The opportunity to establish your own research group at a Danish hospital or university, and five years to work focused on a biomedical science project.
This is what awaits junior researchers if they are awarded an LF Fellowship worth DKK 10 million to be paid out over a period of five years.
The LF Fellows programme supports talented young scientists, providing the financial freedom and stability to pursue their scientific visions and develop into international research leaders.

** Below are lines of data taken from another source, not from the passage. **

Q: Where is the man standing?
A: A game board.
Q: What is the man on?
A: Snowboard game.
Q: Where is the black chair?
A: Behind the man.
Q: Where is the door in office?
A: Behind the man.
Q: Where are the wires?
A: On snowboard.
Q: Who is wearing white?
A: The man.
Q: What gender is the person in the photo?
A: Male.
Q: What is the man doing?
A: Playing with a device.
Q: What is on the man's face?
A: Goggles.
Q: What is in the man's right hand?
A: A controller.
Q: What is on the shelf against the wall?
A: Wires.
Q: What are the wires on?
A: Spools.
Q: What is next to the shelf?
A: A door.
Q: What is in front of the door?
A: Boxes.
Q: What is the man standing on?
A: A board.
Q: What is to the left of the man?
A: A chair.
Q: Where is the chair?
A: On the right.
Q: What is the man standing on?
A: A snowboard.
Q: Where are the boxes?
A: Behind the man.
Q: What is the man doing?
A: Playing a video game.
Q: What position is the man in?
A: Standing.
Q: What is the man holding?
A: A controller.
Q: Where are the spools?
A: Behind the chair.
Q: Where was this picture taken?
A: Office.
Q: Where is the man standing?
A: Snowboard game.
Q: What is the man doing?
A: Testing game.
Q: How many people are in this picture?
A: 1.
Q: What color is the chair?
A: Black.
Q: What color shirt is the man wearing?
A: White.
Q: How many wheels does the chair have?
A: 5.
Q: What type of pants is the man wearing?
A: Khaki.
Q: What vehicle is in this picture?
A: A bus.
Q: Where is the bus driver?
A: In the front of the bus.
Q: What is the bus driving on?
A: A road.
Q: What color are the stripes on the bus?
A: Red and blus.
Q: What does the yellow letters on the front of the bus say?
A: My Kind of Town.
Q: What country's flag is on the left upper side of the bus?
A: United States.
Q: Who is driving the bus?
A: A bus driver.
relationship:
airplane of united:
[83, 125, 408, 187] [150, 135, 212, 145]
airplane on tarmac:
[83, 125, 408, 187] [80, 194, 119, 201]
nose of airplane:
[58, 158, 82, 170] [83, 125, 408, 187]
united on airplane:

Congratulations to Postdoc Mikkel Vestergaard at the Department of Neuroscience and Associate Professor Peter Haahr at the Department of Cellular and Molecular Medicine.
Mikkel Vestergaard, Postdoc, Department of Neuroscience
Titel: ’Pain processing in insular cortex’
The pain-related topics Vestergaard and his team will be investigating at UCPH include: Which neuronal networks in the insular cortex are affected by pain and how is pain registered and processed in this region of the brain?
Until now, the location of the insular cortex in the human brain and in other mammals has made it very difficult to obtain detailed measurements of how this region processes pain. To overcome this challenge, Vestergaard and his colleagues have developed an investigative technique allowing them to make these measurements in studies on mice.
Peter Haahr, Associate Professor, Department of Cellular and Molecular Medicine
Titel: ’The cellular stress response and mRNA translation in health and disease’
The processes underlying cell stress that Haahr and his research-team colleagues will be investigating concern how human cells at molecular level deal with various disruptions, stress-induced damage and threats such as chemical substances in the cell environment or UV radiation from the sun.The research project involves a large array of experiments on human cells, including genetically modified cancer cells. By using a new technology that introduces different genetic mutations into millions of cells at a time, while measuring the impact of these mutations on cellular stress response, the researchers hope to gain a clearer picture of the workings of this ‘machinery’. and of the specific genes involved.